In its first year of participation in the Arkansas Advanced Initiative for Math and Science last year, Russellville saw 150 additional students take AP tests, bringing the total to 675.

“You have to admit that incentive does something,” Callaway said. “One hundred bucks might not seem like much, but 100 bucks is 100 bucks.”

“The idea is that, in time, they’ll realize the importance of the tests themselves, ” White said.

Teachers earned $100 for each three, four or five a student earns, plus tiered bonuses that increase with higher percentages of successful students.

The program has taken part of the credit for raising the state’s overall participation in AP classes.

Unlike most states, Arkansas pays the test fee for first time test takers. The state also requires all high schools to teach at least one AP class each in English, math, science and social studies, which no other state does.

A February report from the College Board, which administers AP tests, said 34 percent of Arkansas’ 2009 graduating class took an AP class during high school. That compared with only 26.5 percent nationally, ranking the state fifth overall.

The state’s AP participation rate has grown 21.1 percentage points from just 12.9 percent of high school graduates in 2004.

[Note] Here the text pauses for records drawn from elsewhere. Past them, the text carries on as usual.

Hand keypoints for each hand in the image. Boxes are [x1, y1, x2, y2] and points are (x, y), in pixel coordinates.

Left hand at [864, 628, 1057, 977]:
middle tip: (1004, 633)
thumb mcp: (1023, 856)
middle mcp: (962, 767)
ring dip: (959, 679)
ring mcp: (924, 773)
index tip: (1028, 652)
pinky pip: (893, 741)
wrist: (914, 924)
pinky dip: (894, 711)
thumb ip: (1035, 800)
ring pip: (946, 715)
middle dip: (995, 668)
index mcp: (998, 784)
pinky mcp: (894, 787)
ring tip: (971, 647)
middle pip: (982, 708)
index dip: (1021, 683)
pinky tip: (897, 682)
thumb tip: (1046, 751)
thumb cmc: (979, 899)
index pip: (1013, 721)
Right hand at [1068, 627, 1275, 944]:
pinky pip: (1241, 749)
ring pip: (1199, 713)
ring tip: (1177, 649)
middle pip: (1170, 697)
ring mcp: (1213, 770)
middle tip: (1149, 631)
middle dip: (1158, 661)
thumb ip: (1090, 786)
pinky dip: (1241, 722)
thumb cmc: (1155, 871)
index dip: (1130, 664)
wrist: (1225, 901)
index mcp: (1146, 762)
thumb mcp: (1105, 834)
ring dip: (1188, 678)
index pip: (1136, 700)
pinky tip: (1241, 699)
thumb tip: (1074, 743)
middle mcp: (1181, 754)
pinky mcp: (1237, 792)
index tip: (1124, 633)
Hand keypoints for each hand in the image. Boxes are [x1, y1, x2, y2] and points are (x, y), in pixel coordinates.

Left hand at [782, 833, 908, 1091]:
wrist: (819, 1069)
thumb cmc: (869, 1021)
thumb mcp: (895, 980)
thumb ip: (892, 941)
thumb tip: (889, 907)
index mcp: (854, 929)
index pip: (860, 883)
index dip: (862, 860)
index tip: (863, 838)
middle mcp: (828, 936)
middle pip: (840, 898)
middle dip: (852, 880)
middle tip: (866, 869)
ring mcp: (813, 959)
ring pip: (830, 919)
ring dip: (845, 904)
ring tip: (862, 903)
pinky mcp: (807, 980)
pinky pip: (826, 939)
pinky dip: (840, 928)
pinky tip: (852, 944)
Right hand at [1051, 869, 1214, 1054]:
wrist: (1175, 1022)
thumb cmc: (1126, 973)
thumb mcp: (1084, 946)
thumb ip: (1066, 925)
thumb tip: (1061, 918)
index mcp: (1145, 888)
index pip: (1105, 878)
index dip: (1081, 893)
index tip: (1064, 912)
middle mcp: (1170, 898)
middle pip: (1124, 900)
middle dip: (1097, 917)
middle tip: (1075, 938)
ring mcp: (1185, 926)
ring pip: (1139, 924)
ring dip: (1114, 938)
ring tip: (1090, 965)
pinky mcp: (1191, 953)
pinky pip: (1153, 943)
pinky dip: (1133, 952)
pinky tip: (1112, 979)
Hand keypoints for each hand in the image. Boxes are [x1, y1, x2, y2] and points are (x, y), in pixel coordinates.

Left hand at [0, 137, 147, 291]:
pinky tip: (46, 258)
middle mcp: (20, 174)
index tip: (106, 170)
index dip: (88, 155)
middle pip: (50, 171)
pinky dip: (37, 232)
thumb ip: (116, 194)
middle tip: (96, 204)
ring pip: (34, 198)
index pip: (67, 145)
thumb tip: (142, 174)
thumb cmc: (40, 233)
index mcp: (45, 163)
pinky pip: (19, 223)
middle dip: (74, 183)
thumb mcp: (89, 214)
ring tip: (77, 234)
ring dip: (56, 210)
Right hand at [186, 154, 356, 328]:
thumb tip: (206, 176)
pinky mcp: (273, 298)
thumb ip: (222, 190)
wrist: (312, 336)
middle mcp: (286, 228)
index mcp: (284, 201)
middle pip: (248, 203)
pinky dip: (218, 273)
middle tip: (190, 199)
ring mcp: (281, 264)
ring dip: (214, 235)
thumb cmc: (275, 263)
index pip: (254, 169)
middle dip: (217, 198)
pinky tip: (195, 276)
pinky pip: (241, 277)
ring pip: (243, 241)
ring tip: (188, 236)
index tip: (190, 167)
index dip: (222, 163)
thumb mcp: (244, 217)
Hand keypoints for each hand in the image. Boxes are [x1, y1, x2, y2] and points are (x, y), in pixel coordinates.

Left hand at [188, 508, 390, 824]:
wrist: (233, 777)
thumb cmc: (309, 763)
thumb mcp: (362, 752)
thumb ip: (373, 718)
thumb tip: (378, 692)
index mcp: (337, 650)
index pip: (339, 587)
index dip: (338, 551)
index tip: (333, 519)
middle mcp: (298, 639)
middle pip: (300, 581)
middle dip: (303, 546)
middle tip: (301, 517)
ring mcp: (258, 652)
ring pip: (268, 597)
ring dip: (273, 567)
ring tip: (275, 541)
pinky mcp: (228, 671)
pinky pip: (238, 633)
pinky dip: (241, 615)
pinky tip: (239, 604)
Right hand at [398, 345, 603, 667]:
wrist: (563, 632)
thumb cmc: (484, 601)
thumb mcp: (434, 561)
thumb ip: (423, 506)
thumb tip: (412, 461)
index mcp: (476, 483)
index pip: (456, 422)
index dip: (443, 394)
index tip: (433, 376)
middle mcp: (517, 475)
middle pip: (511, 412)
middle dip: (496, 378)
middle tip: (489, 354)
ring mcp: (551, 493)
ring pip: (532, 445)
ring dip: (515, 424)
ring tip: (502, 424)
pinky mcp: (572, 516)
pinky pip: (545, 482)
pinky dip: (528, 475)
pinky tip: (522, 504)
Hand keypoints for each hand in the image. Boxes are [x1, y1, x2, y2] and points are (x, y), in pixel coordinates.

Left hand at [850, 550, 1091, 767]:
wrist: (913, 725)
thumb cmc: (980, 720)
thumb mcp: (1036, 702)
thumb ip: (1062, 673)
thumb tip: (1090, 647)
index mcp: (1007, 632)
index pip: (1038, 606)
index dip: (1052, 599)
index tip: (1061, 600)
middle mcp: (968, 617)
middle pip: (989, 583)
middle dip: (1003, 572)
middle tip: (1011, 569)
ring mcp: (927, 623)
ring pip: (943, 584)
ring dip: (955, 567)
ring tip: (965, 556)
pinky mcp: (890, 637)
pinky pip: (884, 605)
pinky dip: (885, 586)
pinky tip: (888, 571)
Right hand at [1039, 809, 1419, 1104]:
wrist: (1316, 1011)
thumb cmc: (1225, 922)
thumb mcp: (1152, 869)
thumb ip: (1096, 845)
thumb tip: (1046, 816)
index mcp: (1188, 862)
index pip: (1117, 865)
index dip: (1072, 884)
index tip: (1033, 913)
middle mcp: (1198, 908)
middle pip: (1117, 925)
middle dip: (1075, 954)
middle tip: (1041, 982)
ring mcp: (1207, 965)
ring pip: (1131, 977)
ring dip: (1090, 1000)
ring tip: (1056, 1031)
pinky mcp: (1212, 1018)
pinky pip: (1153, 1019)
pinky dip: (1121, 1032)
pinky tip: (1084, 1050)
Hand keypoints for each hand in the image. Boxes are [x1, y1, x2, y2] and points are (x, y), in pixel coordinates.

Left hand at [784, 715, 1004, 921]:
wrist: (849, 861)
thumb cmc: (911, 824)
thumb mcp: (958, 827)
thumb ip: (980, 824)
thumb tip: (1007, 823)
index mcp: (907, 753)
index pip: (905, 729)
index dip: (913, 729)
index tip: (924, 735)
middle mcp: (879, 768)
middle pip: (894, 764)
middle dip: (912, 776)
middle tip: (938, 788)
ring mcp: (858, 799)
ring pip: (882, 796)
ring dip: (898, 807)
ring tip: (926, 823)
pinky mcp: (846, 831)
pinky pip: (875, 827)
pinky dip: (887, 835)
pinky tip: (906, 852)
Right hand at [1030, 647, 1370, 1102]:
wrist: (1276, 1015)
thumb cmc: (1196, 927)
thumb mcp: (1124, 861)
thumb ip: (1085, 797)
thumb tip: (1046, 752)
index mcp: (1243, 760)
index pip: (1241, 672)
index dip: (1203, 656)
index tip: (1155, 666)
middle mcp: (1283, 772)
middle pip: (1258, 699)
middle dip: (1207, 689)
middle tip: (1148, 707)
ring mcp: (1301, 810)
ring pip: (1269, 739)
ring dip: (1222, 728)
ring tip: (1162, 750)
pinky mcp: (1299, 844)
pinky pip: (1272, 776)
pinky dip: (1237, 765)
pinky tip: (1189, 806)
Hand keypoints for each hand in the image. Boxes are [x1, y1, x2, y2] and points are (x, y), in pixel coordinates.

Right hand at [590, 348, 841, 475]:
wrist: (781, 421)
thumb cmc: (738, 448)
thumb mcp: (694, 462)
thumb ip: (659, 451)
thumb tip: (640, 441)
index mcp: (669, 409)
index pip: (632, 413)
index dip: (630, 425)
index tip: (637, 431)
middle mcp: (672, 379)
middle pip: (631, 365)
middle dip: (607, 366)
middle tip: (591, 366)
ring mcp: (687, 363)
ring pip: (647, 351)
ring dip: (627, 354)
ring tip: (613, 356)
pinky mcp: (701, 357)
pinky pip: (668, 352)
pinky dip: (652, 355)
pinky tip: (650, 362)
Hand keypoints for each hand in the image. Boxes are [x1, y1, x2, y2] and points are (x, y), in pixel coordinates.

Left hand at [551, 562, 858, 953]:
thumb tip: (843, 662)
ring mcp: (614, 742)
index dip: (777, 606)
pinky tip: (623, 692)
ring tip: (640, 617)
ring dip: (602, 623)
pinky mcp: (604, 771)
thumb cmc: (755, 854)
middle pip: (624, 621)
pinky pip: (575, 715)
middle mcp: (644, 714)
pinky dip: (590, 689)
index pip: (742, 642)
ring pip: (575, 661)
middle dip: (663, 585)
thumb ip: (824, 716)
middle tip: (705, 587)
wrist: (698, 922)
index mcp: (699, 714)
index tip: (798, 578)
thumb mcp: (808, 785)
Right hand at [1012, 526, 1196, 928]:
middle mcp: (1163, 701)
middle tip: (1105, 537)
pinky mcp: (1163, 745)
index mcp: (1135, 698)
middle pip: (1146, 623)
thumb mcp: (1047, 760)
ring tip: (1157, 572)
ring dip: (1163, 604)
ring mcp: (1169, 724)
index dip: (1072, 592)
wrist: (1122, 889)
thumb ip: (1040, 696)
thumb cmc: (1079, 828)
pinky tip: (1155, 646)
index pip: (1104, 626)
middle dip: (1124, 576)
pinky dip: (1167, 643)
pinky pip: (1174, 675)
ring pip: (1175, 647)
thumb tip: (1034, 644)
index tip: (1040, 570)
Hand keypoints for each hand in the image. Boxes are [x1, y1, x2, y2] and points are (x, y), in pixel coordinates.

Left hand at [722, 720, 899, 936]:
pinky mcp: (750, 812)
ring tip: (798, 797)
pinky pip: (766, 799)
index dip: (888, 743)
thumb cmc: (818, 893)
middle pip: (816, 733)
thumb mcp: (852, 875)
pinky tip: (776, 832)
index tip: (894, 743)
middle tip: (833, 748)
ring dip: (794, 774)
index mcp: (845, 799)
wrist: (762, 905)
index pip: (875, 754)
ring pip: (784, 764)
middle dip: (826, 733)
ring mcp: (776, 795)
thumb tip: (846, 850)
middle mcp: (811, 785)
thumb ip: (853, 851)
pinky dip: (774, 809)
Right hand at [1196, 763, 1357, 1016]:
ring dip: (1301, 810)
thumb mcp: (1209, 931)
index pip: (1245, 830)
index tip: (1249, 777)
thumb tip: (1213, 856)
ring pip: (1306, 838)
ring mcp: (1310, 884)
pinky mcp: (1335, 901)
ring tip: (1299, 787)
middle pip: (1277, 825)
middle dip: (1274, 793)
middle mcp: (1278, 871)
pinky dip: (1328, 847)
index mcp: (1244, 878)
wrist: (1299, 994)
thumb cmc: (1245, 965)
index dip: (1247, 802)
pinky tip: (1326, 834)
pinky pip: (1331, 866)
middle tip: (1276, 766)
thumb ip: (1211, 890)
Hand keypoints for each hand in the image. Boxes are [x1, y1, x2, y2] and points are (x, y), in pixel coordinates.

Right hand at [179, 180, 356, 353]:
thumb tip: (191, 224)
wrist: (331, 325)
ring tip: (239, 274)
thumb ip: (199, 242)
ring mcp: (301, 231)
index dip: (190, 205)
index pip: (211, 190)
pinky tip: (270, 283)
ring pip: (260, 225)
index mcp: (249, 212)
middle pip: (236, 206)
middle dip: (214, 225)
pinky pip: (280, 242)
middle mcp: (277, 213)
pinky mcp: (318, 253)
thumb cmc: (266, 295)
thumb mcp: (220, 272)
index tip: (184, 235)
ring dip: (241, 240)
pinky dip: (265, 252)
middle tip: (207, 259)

The 31 high schools participating in the Arkansas Advanced Initiative for Math and Science for the 2010-11 school year are: Booneville, El Dorado, Greenbrier, Greene County Tech, Lake Hamilton, Wilbur Mills University Studies, Little Rock Parkview, Springdale,Springdale Har-Ber, Ashdown, Crossett, Dumas, Fort Smith Northside, Hamburg, Green Forest, Magnolia, Pea Ridge, Rivercrest, Rogers Heritage, Rogers, Russellville, Waldron, Jonesboro, West Memphis, Conway-East, Conway-West, Arkadelphia, Sheridan, Smackover, Rison and the KIPP Delta College Preparatory Charter High School in Helena-West Helena.